Представляешь? Предъявила ультиматум, вручила ноту и спокойно удалилась на собственную жилпощадь.

И дверь за собой закрыла.

История вторая

Двадцать лет назад это была трехкомнатная коммунальная квартира на три семьи. Анна Яковлевна с дочерью Верой занимала небольшую тихую комнатку в конце коридора.

На двадцатом году Вера вышла замуж, а когда подошло время родиться Витасику, молодые перебрались к Анне Яковлевне, обменявшись комнатами с ее соседом, который очень любил Верочку и охотно пошел на обмен, чтобы дать возможность Анне Яковлевне объединиться с детьми и снять с Верочки заботу о ребенке. Через несколько лет освободилась и третья, большая светлая комната. Зять Николай Сигизмундович к тому времени уже имел ученое звание, ему полагалась дополнительная площадь. Комната осталась за ними.

Квартира была заново отремонтирована, благоустроена, и наконец-то Вербицкие зажили «по-человечески». У молодых была хорошо обставленная спальня. Витасик жил с бабушкой в ее комнатке, а столовая служила и гостиной, и приемной Николая Сигизмундовича, когда к нему приходили его сотрудники по институту. Семь лет назад семья Вербицких неожиданно увеличилась. Приехал племянник Николая Сигизмундовича, единственный сын его любимого старшего брата, который в свое время заменил для Николая Сигизмундовича рано умершего отца.

Игорек, очень симпатичный, воспитанный мальчик, приехал учиться в институт Николая Сигизмундовича. Конечно, невозможно было допустить, чтобы Игорек скитался по общежитиям, он должен был жить в семье дяди, под его руководством и опекой.

Положение создалось критическое. Где-то нужно было поставить еще одну кровать, и мальчику нужен отдельный рабочий стол. Приходилось жертвовать столовой.

Выход из положения нашла бабушка. Она переселилась в кухню, а ее комнату стали называть комнатой мальчиков.

Несмотря на разницу в годах — Витасику было всего девять лет, — мальчики очень дружили и прекрасно уживались в небольшой бабушкиной комнатке.

А в кухне, перегороженной большим старым буфетом, за ситцевой портьерой, получился довольно уютный угол. В него свободно вместилась раскладушка, небольшой столик и ножная швейная машина, с которой бабушка не расставалась.

Правда, кухня была проходная, в нее выходили двери туалета и ванной комнаты, но ведь семья-то своя, что тут особенного?

Тем более, что вставала бабушка раньше всех, чтобы успеть приготовить горячий завтрак и, проводив семью, сразу же приниматься за уборку квартиры.

Все это было семь лет назад.
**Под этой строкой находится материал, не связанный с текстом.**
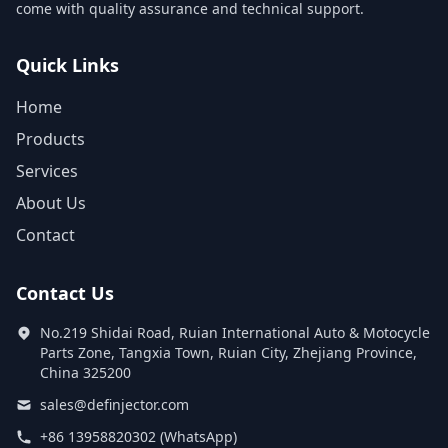
come with quality assurance and technical support.
Quick Links
Home
Products
Services
About Us
Contact
Contact Us
No.219 Shidai Road, Ruian International Auto & Motocycle
Parts Zone, Tangxia Town, Ruian City, Zhejiang Province,
China 325200
sales@definjector.com
+86 13958820302 (WhatsApp)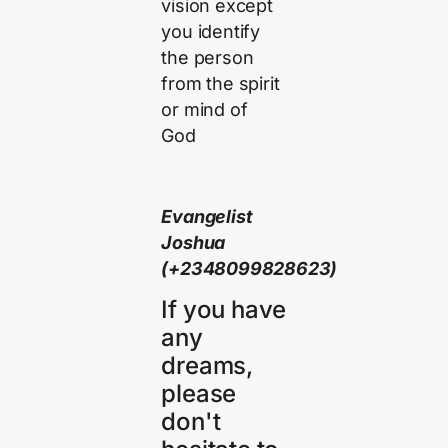
vision except
you identify
the person
from the spirit
or mind of
God
Evangelist
Joshua
(+2348099828623)
If you have
any
dreams,
please
don't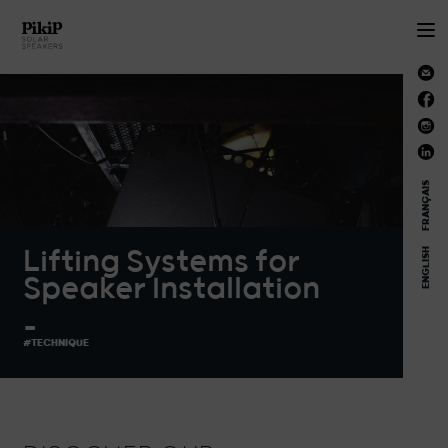
FRANÇAIS
Lifting Systems for
ENGLISH
Speaker Installation
_
#TECHNIQUE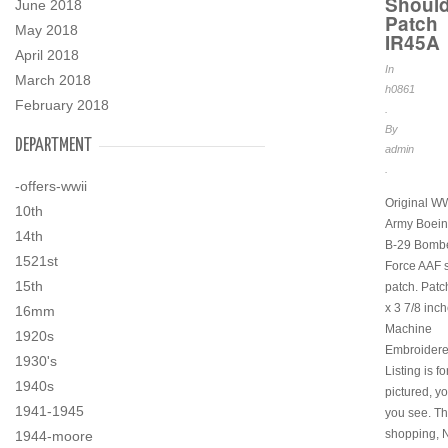
Should
June 2018
Patch
May 2018
IR45A
April 2018
In
March 2018
h0861
February 2018
.
By
DEPARTMENT
admin
.
-offers-wwii
Original 
10th
Army Boeing
14th
B-29 Bombe
1521st
Force AAF 
15th
patch. Patch
x 3 7/8 inch
16mm
Machine
1920s
Embroidered
1930's
Listing is fo
1940s
pictured, y
1941-1945
you see. Th
shopping, 
1944-moore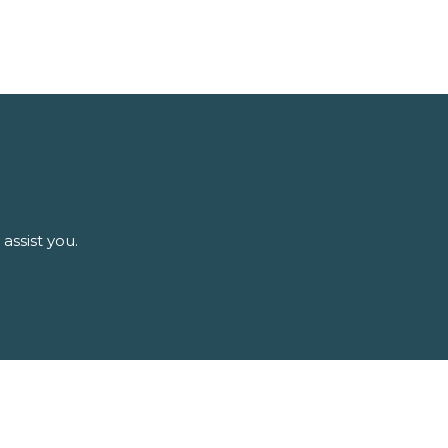
assist you.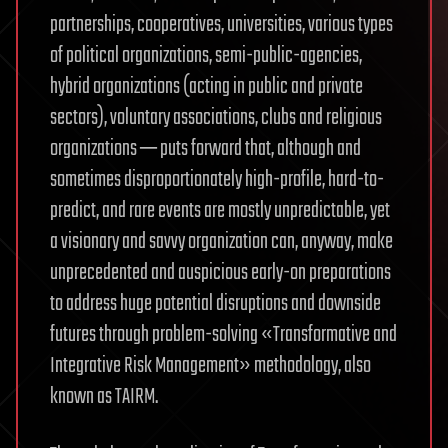
partnerships, cooperatives, universities, various types
of political organizations, semi-public-agencies,
hybrid organizations (acting in public and private
sectors), voluntary associations, clubs and religious
organizations ─ puts forward that, although and
sometimes disproportionately high-profile, hard-to-
predict, and rare events are mostly unpredictable, yet
a visionary and savvy organization can, anyway, make
unprecedented and auspicious early-on preparations
to address huge potential disruptions and downside
futures through problem-solving «Transformative and
Integrative Risk Management» methodology, also
known as TAIRM.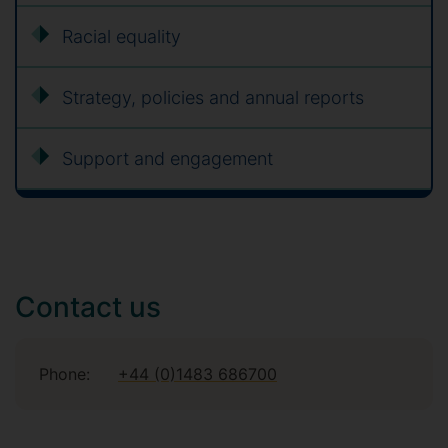
Racial equality
Strategy, policies and annual reports
Support and engagement
Contact us
Phone:
+44 (0)1483 686700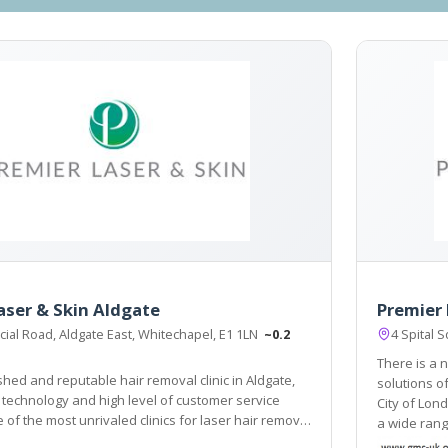
aser & Skin Aldgate
Premier 
ial Road, Aldgate East, Whitechapel, E1 1LN
~0.2
4 Spital 
There is a n
shed and reputable hair removal clinic in Aldgate,
solutions of laser hair removal i
t technology and high level of customer service
City of London locat
of the most unrivaled clinics for laser hair removal
a wide rang
n and East London has to offer.
treatments 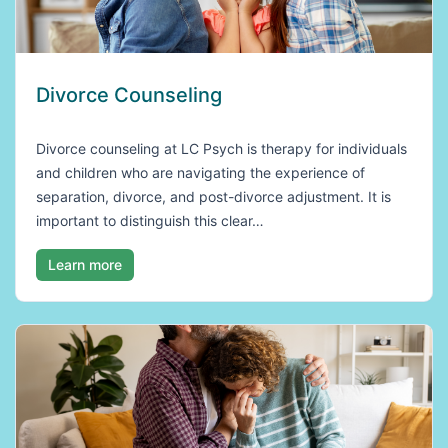
Divorce Counseling
Divorce counseling at LC Psych is therapy for individuals
and children who are navigating the experience of
separation, divorce, and post-divorce adjustment. It is
important to distinguish this clear…
Learn more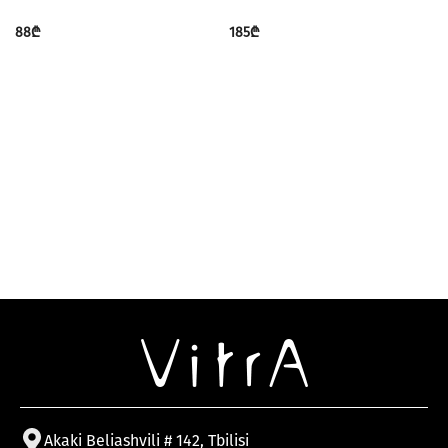
88
₾
185
₾
Akaki Beliashvili # 142, Tbilisi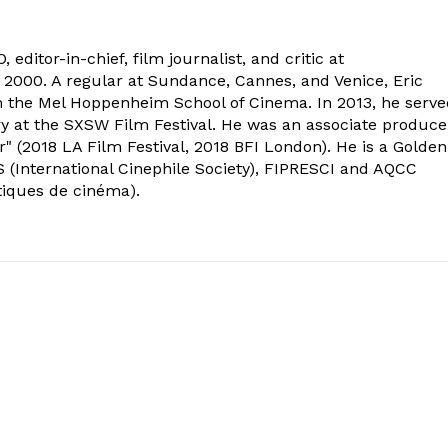
 editor-in-chief, film journalist, and critic at
2000. A regular at Sundance, Cannes, and Venice, Eric
om the Mel Hoppenheim School of Cinema. In 2013, he serv
ry at the SXSW Film Festival. He was an associate produce
" (2018 LA Film Festival, 2018 BFI London). He is a Golden
 (International Cinephile Society), FIPRESCI and AQCC
tiques de cinéma).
Давно закончил институт и уехал к родителям Игорек, «малыш» Витасик перешел в девятый класс, начала стареть и прихварывать бабушка. Теперь на кухне хозяйничала приходящая домработница Поля.

А сегодня…

— Веруся, сходила бы ты в поликлинику… мой врач Сергей Геннадьевич просил, чтобы ты зашла…

— А что такое, мама? Что случилось? — встревожилась Вера Павловна.

— Да ничего не случилось, его беспокоит моя бессонница. Я ведь, детка, уже полгода спать не могу…

— В чем дело? О чем разговор, уважаемые дамы? — Николай Сигизмундович прекрасно настроен. Дела в институте идут великолепно. Предстоит интересная заграничная командировка. — Так что же стряслось? Чем мои дамы озабочены?

— Мама жалуется на бессонницу, ее врач просил меня зайти к нему в поликлинику.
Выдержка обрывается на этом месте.